The fear in the people exists and the attack on the unknown is the motto taken by the military in both the films. I know many see Reeves as a bad actor but here he produces Klaatu in a reasonable form for the film. In the original, Michael Rennie played him more closer to human which fitted it and Reeves distances him from those emotions in this film for the script keeping to see him as an alien till the end. He does not form a bond with any one and even with Benson it is a more cold approach in maintaining her at a territory. The screenplay makes him the judge on the human’s unmerciful treatment of the planet. He has concluded from his fellow alien Wu (James Hong) report who has resided here in Earth for seventy years that humans are incorrigible and destructive but at the same time Wu decides to stay as it is his home now and there is an unexplainable other side to the same humans as well. We are emotional in loving and caring in excruciating circumstances but we truly fail to learn from those as the situation changes.
Kathy Bates as Secretary of Defense is the stupid and adamant typical Hollywood US politician. Why cannot there be a sensible politician in the Hollywood block buster who has reasons to behave as the arrogant slimy diplomacy and still maintain the character. And the military in the film are passionate to blow up things. They want to shoot missiles, fly down the space ship and bomb it till smokes engulfs the world and they fire at will till the bullets run out. They do this after being outplayed and the attacks left indestructible space ship, Gort or Klaatu without a speck of dust. Why one of the military general step back and think for a while instead of wasting bullets. I do not feel this is the correct portrayal if you are thriving for reality.
The film has some strong points when it lets the discussion role. As in when Klaatu meets Professor Barhardt (John Cleese) and the consistent attempt of Helen in convincing Klaatu that we humans have the capability to change. When there is wobble in concept of what needs to be said with what nature, then it is a half baked result. Here it is not an “Independence Day” but tries to for soothing the crows seeking those and it also wants to pay the respect to the original. Nothing wrong in mixing those if the quality is good. Instead it is patches of good work in a script full of mad characters and unconvincing change of mind in others.
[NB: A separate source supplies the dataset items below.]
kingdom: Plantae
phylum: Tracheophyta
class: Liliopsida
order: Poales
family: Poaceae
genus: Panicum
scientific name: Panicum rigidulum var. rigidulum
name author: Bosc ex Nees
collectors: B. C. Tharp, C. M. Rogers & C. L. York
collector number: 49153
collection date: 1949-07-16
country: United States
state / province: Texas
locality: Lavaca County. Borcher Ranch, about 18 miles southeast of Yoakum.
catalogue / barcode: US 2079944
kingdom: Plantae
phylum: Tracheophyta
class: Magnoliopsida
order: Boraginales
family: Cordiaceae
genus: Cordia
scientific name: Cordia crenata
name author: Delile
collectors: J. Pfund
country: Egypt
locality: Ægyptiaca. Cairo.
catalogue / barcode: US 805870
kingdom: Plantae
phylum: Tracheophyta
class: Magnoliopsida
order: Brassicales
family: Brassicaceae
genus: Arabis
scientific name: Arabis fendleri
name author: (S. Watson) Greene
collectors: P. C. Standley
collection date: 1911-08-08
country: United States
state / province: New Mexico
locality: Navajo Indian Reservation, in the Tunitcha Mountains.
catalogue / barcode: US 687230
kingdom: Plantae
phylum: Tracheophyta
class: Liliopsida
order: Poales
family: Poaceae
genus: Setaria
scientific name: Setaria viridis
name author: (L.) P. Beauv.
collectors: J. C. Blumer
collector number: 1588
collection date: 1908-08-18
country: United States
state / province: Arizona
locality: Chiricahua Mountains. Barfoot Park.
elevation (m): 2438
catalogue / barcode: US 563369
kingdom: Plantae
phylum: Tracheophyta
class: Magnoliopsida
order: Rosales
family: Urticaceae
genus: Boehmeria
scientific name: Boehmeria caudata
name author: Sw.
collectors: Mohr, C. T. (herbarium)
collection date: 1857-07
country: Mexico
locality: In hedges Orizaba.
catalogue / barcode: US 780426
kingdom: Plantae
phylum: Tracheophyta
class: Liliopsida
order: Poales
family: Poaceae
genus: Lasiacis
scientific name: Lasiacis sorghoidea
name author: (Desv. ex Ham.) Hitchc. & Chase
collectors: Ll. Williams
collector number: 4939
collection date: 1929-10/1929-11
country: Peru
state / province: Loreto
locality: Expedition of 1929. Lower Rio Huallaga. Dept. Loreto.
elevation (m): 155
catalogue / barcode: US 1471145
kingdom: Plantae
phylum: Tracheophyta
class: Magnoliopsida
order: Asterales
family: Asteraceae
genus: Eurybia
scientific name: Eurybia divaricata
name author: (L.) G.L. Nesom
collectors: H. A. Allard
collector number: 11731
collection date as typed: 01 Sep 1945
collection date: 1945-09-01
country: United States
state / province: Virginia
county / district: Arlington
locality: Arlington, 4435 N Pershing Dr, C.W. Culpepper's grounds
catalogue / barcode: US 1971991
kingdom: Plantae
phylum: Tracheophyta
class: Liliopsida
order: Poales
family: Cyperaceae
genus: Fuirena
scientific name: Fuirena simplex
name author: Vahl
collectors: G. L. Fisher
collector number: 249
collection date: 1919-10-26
We are in the age of technology which appears to have no limits. In films there is nothing that cannot be done if the right backing of studio is there in giving the CGI effects of nearly everything. It has developed into an omnipotent tool accessible to the better and the worst of the creative minds. The original leapt the time where it was made into the realm of effects and possibility. It did something that particular generation could not have imagined but at the same time staying honest to the script. Now a day we are not awed by the graphics unless films like “300” comes out with something more. We go inside this film knowing to see the cities being turned into ash and powers of impossibility in the palm of Klaatu’s hands. Hence it is the story which should take precedence and it avoids in giving Klaatu the time to talk to others. While they show the people panic and media drooling for material covering it, there is never a third eye view on the state of it. When the top personnel choose to bombard with attack rather than reason which goes on till the end and if I was Klaatu, I would have no hope of these people changing. Klaatu looks at the relationship of Benson and Jake which starts as placid and grows with hope in the end. This is the other side his fellow alien was talking about. But what Klaatu does not understand is when the situation goes back to normal and when desperation is not there, will we change? The answer is tough as billion different minds work in billion different ways but definitely not a factor for a mind change to an alien in ceasing the attack on us.